I didn’t quite understand what he was talking about, but I didn’t dare ask, because I was afraid he’d think me a yokel. Besides, the boy had now stopped before a door.
“I’ll let him know,” he said. “Please wait here.”
A few minutes later, he emerged with the head porter. The head porter was like a giant baby someone had dressed in a Santa Claus costume for a laugh. His big belly was protuberant in his gold-fringed uniform, and he had a great, old man’s beard, but his face was like an infant’s. A pair of tiny, light-blue eyes peeked out of that face, and a tiny nose; his skin was as pink as if he’d been born that very day, not ten minutes before.
“Morning, Anna,” he said. “What brings you here?”
“I’ve brought the boy, sir.”
Santa Claus looked at me.
“Yes,” he said. That was all he said.
There was an awkward silence.
“Will you show him to the gentlemen?” my mother asked anxiously at last.
The head porter pointed at me.
“Like that ?”
I didn’t understand what he meant by that
“that”, and clearly my mother didn’t either.
“I don’t understand, sir, I’m sorry,” she admitted finally.
“Don’t you?” said the head porter. “Just look at the boy. He’s a bundle of rags. The office’d think I’d picked up a vagrant off the street. Buy him a suit and then we can talk.”
“But sir,” my mother blurted out, “where would I get the money for that?”

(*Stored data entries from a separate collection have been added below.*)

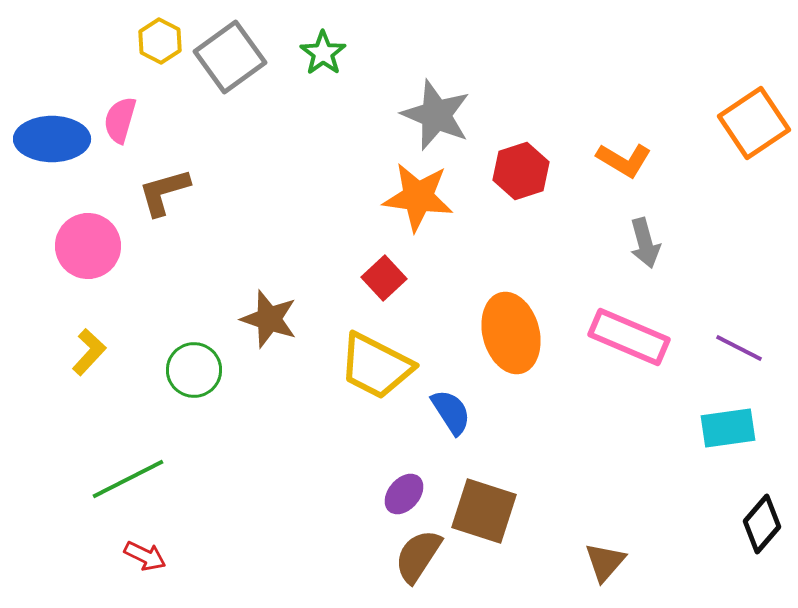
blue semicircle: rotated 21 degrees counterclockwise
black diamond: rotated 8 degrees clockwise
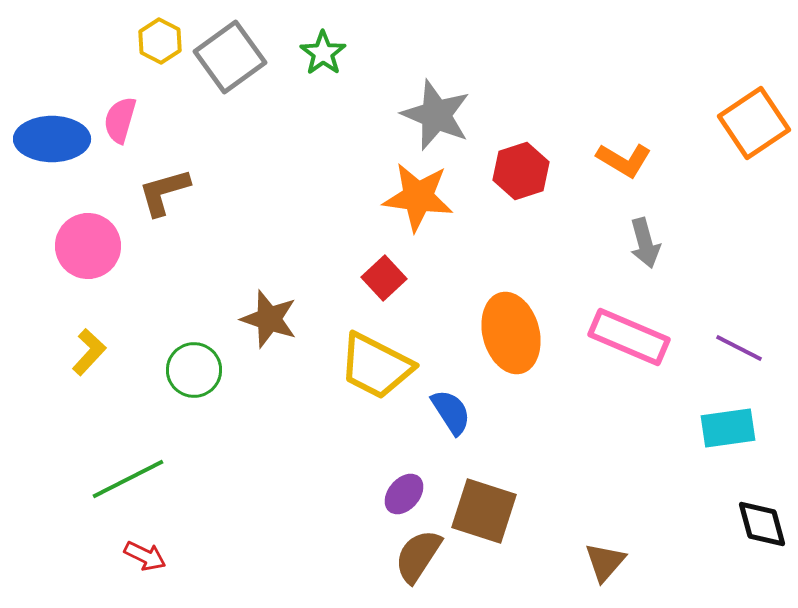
black diamond: rotated 56 degrees counterclockwise
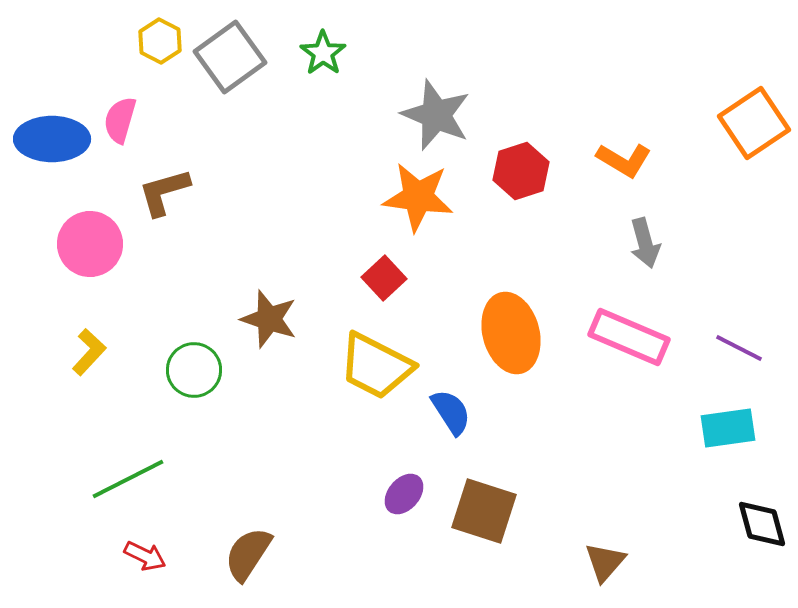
pink circle: moved 2 px right, 2 px up
brown semicircle: moved 170 px left, 2 px up
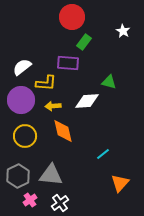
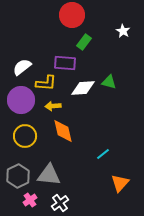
red circle: moved 2 px up
purple rectangle: moved 3 px left
white diamond: moved 4 px left, 13 px up
gray triangle: moved 2 px left
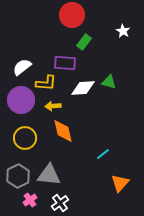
yellow circle: moved 2 px down
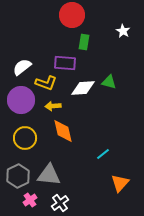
green rectangle: rotated 28 degrees counterclockwise
yellow L-shape: rotated 15 degrees clockwise
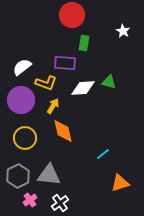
green rectangle: moved 1 px down
yellow arrow: rotated 126 degrees clockwise
orange triangle: rotated 30 degrees clockwise
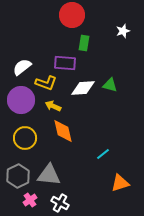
white star: rotated 24 degrees clockwise
green triangle: moved 1 px right, 3 px down
yellow arrow: rotated 98 degrees counterclockwise
white cross: rotated 24 degrees counterclockwise
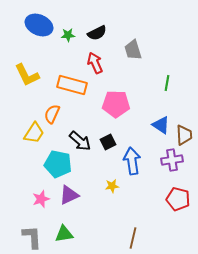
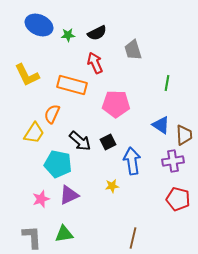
purple cross: moved 1 px right, 1 px down
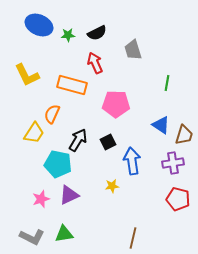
brown trapezoid: rotated 20 degrees clockwise
black arrow: moved 2 px left, 1 px up; rotated 100 degrees counterclockwise
purple cross: moved 2 px down
gray L-shape: rotated 120 degrees clockwise
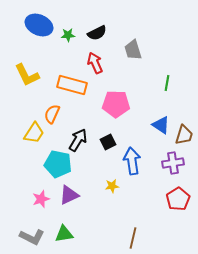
red pentagon: rotated 25 degrees clockwise
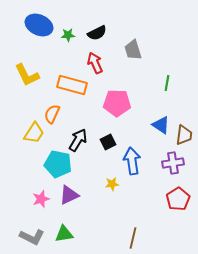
pink pentagon: moved 1 px right, 1 px up
brown trapezoid: rotated 10 degrees counterclockwise
yellow star: moved 2 px up
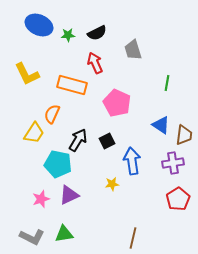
yellow L-shape: moved 1 px up
pink pentagon: rotated 24 degrees clockwise
black square: moved 1 px left, 1 px up
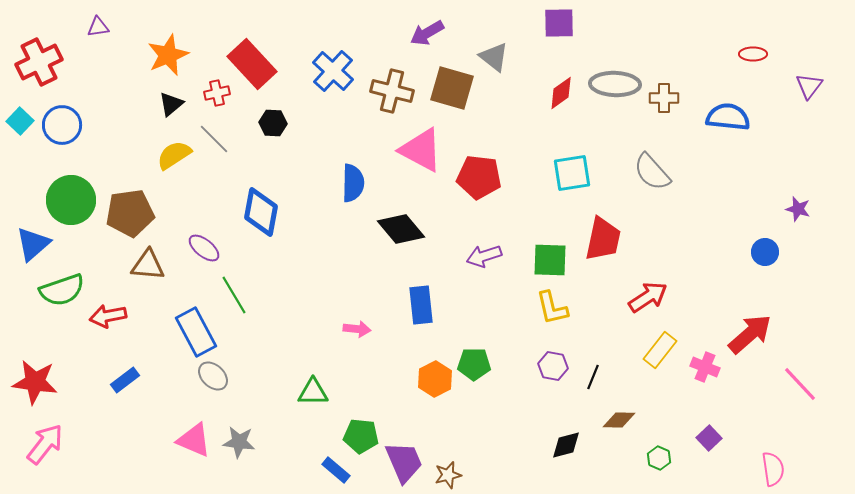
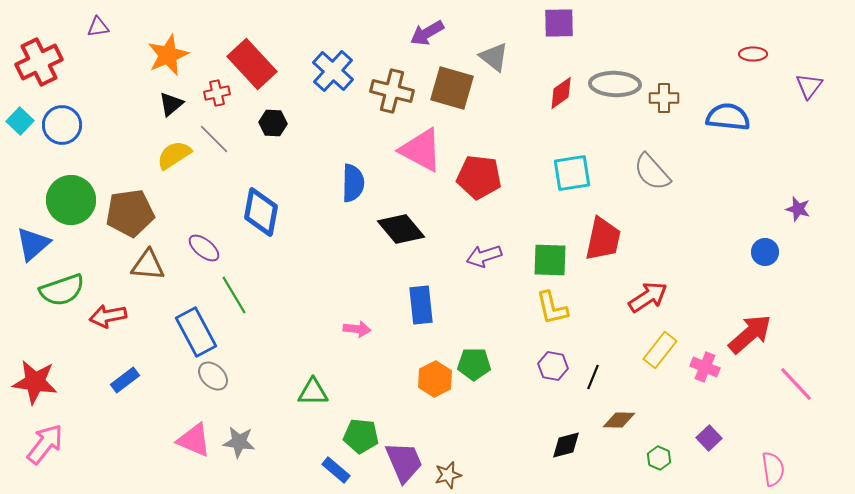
pink line at (800, 384): moved 4 px left
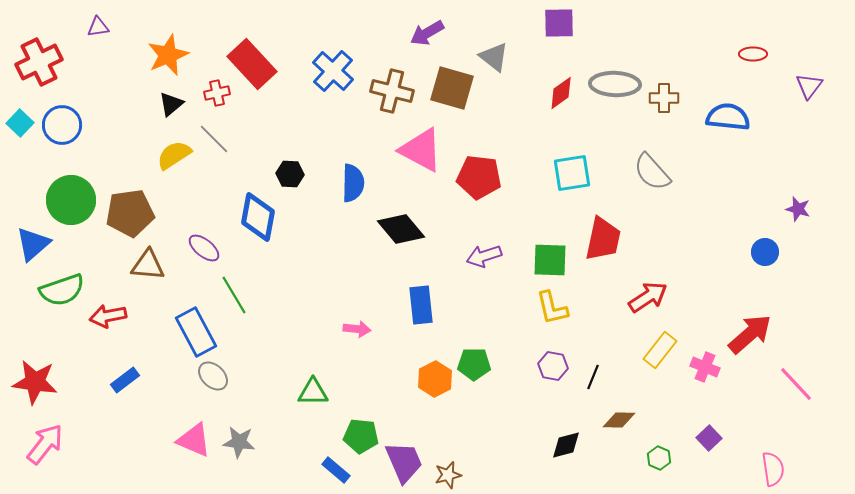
cyan square at (20, 121): moved 2 px down
black hexagon at (273, 123): moved 17 px right, 51 px down
blue diamond at (261, 212): moved 3 px left, 5 px down
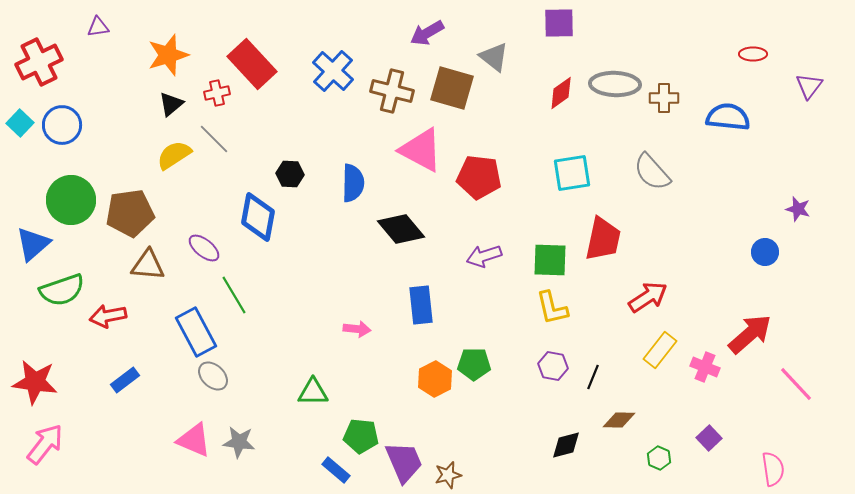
orange star at (168, 55): rotated 6 degrees clockwise
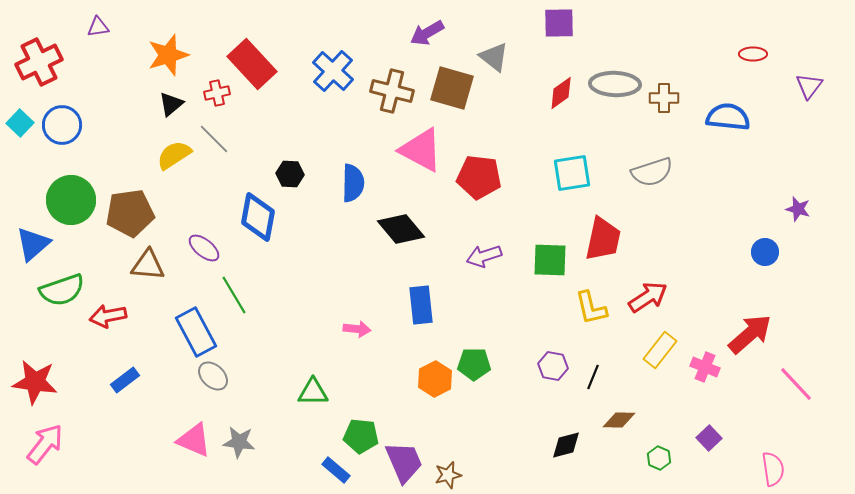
gray semicircle at (652, 172): rotated 66 degrees counterclockwise
yellow L-shape at (552, 308): moved 39 px right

This, however, did not interest the head porter. He looked at his watch.
“I’ve got to go now,” he said, and headed off. “Come and see me again sometime. God bless.”
We looked at each other, but said nothing. We wandered silently around the basement. All of a sudden, we came face to face with the second boy in the scarlet uniform. We must have looked pretty despondent, because he immediately asked:
“Something wrong?”
“And how!” my mother complained. “The head porter says the boy’s ragged and he can’t show him to the gentlemen like this.”
“Doesn’t he have any other clothes?”
“No,” my mother sighed.
The boy took a good look at me and said:
“My clothes would fit him just fine. I’ll lend them to you.”
“You will?” my mother said.
“ ’Course,” the boy said lightly. “I have to wear this thing, anyway,” he said, pointing with revulsion to his uniform. “Wait for me here,” he said, and gestured to me to follow him.